§ **EXTRACT TO READ**:
____
Again, interacting with potential candidates keeps them in your talent funnel and helps move them through it successfully. To optimize your interactions, you need to understand your audience. “Take a cue from the CMO and storyboard the unique journeys candidates take as they gravitate towards your brand” says Hennessy. “As part of that process, map relevant content to their journey — and this is key — find a way to share and repurpose content with marketing.”
We could not possibly list all the activities that make up recruitment marketing, even if we wrote a tome on the subject. There are countless ways to execute recruitment marketing, as the only boundary limiting its scope is that everything must be with the aim of attracting candidates, moving them through the talent pipeline, and turning them into loyal employees. “Just like any great marketing campaign, the key here is a varied approach” says Ben Slater, VP Growth at Beamery. “If your company has been focused on job boards or social media updates until now, branch out.”
____
[Dataset records]
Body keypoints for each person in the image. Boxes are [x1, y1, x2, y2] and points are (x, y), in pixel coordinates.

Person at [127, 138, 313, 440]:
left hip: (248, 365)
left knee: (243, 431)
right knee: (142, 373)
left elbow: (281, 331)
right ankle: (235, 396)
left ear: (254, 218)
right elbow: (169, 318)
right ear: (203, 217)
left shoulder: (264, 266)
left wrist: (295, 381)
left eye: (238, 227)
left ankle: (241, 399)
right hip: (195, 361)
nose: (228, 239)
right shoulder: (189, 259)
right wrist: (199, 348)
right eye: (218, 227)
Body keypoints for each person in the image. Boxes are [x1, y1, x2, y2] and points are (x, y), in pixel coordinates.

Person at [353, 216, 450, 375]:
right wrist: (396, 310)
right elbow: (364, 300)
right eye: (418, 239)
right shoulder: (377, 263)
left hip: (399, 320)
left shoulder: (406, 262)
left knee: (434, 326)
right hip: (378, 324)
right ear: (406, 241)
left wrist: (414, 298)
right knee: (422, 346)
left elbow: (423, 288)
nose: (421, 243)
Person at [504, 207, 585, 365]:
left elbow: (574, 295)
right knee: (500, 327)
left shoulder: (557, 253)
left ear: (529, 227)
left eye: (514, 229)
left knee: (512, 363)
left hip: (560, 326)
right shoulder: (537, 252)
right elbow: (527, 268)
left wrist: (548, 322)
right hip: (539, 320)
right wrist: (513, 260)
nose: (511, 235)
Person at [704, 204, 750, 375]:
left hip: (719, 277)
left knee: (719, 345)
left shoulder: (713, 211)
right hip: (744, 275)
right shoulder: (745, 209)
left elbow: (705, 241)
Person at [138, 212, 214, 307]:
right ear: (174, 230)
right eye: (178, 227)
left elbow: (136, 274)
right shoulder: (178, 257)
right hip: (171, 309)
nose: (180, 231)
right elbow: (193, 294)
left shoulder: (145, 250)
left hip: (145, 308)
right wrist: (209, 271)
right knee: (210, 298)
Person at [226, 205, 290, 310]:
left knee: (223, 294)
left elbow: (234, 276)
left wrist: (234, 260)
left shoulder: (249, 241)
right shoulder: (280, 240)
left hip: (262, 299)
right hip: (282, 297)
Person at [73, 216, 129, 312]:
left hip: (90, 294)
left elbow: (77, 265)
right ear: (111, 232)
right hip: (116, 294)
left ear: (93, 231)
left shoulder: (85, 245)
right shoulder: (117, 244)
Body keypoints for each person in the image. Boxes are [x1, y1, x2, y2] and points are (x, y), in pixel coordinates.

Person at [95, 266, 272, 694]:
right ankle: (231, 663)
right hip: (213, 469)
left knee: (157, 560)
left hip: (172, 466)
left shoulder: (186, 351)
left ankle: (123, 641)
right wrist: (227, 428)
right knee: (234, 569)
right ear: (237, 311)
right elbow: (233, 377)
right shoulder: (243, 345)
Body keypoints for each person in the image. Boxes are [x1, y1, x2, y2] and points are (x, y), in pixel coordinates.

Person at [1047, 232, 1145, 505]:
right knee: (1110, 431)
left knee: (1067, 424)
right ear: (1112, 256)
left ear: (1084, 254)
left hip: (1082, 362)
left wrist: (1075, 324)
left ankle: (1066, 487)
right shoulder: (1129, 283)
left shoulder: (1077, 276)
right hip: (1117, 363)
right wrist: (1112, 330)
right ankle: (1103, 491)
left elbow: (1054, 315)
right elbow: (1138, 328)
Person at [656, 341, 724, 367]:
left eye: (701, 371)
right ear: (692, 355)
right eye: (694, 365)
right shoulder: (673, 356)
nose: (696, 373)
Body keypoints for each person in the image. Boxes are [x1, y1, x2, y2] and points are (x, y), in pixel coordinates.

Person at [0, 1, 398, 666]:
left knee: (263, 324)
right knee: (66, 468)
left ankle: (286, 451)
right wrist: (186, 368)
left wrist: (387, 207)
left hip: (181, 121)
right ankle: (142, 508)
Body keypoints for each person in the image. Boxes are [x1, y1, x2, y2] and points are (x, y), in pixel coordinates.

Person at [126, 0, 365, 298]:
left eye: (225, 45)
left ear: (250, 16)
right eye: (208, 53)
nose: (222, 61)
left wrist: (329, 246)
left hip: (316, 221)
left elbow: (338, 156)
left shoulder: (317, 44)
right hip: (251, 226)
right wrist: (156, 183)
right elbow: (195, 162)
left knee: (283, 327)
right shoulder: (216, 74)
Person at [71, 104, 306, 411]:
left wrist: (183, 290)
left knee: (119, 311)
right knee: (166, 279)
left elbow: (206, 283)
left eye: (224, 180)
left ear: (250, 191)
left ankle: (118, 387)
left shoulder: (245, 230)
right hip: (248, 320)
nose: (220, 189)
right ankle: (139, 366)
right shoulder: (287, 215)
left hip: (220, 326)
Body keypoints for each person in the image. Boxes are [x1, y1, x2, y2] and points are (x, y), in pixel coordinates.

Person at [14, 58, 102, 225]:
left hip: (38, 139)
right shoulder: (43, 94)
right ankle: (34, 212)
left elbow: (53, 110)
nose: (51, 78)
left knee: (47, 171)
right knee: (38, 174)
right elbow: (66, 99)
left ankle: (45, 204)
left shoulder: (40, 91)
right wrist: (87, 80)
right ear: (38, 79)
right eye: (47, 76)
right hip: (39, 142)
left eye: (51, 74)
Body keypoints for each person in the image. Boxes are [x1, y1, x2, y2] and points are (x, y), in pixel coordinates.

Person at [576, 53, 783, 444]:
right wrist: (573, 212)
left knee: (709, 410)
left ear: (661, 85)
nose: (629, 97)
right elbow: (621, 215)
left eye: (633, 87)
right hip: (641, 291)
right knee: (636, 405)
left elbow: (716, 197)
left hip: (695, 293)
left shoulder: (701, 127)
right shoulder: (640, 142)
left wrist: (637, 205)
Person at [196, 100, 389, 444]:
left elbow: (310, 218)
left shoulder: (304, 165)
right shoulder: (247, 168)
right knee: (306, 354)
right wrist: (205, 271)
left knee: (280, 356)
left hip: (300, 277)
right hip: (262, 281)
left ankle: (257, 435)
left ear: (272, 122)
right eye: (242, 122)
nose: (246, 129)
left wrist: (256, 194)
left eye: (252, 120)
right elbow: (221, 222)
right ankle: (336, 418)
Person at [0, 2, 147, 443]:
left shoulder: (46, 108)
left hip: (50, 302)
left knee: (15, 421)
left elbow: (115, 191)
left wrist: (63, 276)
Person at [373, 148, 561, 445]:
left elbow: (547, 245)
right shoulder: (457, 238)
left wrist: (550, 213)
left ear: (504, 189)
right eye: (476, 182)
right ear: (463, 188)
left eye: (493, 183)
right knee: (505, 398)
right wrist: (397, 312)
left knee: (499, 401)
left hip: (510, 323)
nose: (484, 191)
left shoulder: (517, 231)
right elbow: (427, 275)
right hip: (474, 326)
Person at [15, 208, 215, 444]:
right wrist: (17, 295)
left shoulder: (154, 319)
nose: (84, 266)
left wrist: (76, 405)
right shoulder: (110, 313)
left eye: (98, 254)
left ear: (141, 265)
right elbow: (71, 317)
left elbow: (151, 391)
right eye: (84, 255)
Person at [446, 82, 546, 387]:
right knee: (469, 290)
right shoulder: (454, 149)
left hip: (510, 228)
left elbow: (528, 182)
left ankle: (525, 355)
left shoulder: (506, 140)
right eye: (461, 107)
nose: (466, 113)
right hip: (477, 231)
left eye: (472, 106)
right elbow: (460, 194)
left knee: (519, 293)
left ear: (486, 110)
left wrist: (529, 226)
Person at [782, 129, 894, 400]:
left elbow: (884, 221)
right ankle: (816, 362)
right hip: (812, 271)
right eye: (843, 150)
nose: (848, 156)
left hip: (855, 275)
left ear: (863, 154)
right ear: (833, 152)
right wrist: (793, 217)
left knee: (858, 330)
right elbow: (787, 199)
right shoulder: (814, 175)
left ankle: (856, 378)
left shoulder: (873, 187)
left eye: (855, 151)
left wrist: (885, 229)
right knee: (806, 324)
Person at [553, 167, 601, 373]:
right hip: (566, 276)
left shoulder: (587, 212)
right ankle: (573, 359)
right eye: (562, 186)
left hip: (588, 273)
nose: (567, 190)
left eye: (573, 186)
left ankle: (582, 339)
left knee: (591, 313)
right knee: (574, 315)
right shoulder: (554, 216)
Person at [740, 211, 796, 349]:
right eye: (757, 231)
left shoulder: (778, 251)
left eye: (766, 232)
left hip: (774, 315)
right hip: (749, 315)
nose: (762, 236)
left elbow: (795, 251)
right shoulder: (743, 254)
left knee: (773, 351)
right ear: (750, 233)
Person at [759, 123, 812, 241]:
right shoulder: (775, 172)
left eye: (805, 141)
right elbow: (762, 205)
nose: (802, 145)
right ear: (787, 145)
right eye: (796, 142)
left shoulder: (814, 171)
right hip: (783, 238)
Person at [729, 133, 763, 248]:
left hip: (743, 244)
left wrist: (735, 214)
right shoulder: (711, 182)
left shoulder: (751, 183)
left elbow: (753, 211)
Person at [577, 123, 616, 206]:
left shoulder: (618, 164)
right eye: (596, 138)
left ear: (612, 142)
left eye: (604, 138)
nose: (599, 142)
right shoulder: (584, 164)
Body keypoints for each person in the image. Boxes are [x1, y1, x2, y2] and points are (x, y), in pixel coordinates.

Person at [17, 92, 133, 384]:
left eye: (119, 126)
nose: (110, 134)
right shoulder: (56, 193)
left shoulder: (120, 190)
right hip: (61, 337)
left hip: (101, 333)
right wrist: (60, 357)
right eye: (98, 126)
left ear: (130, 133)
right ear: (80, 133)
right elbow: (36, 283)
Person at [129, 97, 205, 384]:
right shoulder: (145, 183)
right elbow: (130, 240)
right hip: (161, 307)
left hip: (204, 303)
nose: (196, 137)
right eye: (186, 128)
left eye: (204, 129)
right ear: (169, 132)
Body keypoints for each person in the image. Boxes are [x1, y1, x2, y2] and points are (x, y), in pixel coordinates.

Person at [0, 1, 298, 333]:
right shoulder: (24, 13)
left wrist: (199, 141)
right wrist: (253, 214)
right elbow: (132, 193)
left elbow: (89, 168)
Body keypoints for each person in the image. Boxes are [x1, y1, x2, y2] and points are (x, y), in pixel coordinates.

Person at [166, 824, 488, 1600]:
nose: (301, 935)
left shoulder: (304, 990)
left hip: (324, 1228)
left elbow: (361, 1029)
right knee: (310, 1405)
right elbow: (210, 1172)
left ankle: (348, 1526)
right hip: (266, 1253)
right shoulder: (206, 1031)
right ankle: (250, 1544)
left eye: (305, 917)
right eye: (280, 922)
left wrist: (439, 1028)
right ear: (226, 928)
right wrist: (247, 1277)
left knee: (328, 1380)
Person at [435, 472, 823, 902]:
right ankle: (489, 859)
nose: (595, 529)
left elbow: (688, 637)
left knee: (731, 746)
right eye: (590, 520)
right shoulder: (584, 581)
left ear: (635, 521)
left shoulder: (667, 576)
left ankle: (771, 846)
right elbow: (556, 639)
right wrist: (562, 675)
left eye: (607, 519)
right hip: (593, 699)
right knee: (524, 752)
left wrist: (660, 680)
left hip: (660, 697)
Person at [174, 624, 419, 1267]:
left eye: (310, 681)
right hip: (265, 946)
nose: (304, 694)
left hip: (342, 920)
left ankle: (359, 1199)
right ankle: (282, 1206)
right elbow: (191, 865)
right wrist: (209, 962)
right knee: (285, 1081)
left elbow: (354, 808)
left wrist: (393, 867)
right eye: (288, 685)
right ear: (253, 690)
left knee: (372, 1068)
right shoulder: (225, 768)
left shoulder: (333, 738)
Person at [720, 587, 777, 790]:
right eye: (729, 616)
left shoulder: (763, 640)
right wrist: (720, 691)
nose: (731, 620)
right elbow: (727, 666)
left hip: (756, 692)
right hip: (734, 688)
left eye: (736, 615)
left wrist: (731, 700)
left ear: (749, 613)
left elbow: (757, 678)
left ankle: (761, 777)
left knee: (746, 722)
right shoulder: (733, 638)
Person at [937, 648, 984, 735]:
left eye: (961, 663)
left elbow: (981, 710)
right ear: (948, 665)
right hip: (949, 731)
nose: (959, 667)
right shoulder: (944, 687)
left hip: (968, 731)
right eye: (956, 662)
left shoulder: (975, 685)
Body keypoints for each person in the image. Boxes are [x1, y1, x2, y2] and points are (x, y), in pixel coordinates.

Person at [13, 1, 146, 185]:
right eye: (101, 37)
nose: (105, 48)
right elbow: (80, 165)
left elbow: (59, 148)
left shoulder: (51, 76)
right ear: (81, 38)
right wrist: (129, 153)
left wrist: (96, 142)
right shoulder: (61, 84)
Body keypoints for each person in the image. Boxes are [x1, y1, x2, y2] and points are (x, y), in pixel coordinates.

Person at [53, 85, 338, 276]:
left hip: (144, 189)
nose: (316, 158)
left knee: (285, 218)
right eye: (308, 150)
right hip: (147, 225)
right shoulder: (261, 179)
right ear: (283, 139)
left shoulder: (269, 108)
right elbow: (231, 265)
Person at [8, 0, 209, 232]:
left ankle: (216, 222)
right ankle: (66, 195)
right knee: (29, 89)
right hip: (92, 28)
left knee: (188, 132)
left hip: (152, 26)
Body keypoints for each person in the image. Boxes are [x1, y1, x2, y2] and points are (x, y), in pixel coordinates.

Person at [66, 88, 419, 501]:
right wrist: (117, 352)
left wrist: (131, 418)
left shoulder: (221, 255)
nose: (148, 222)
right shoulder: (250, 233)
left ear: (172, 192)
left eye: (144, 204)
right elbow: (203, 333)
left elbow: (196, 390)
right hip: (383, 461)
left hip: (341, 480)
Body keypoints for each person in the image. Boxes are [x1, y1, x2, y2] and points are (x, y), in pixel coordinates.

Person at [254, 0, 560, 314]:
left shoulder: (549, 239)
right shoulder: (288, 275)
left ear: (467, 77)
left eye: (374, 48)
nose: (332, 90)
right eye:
____
§ **TASKS TO PERFORM**:
1. For each statement below, say whether it agrees with the passage on recruitment marketing, and back each yes or no with the deciding words quoted from the passage. (a) Hennessy advises taking a cue from the CMO. (b) Ben Slater recommends that companies keep relying only on job boards. (c) The passage claims to list every activity that makes up recruitment marketing.
2. Pick up the passage on recruitment marketing after its final sentence and continue writing it.
The records are not needed for anything here.

§ **ANSWERS BY ITEM NUMBER**:
1.
(a) Yes: "Take a cue from the CMO and storyboard the unique journeys candidates take as they gravitate towards your brand"
(b) No: "If your company has been focused on job boards or social media updates until now, branch out."
(c) No: "We could not possibly list all the activities that make up recruitment marketing"

2.
You could spend countless employee hours on recruitment marketing. To keep the time investment reasonable and bring recruitment marketing to scale in a cost-effective way, utilize automation technologies, like Google’s Cloud Jobs or Happie’s automated nurture campaigns. “Bottom line: talent acquisition teams need technology built for talent acquisition that supports all recruitment marketing channels, integrates with existing systems such as the ATS, and delivers data-driven insight into the full talent acquisition strategy” says Hennessy.
Recruitment marketing matters not only because it is the future of effective recruiting, but also because it enables talent professionals to work smarter, not harder, to secure top talent. In an increasingly digital workplace, where technologies like LinkedIn Recruiter make reaching passive talent easier and the threat of talent poaching more real than ever, recruiters cannot afford inefficiencies and oversights in their work.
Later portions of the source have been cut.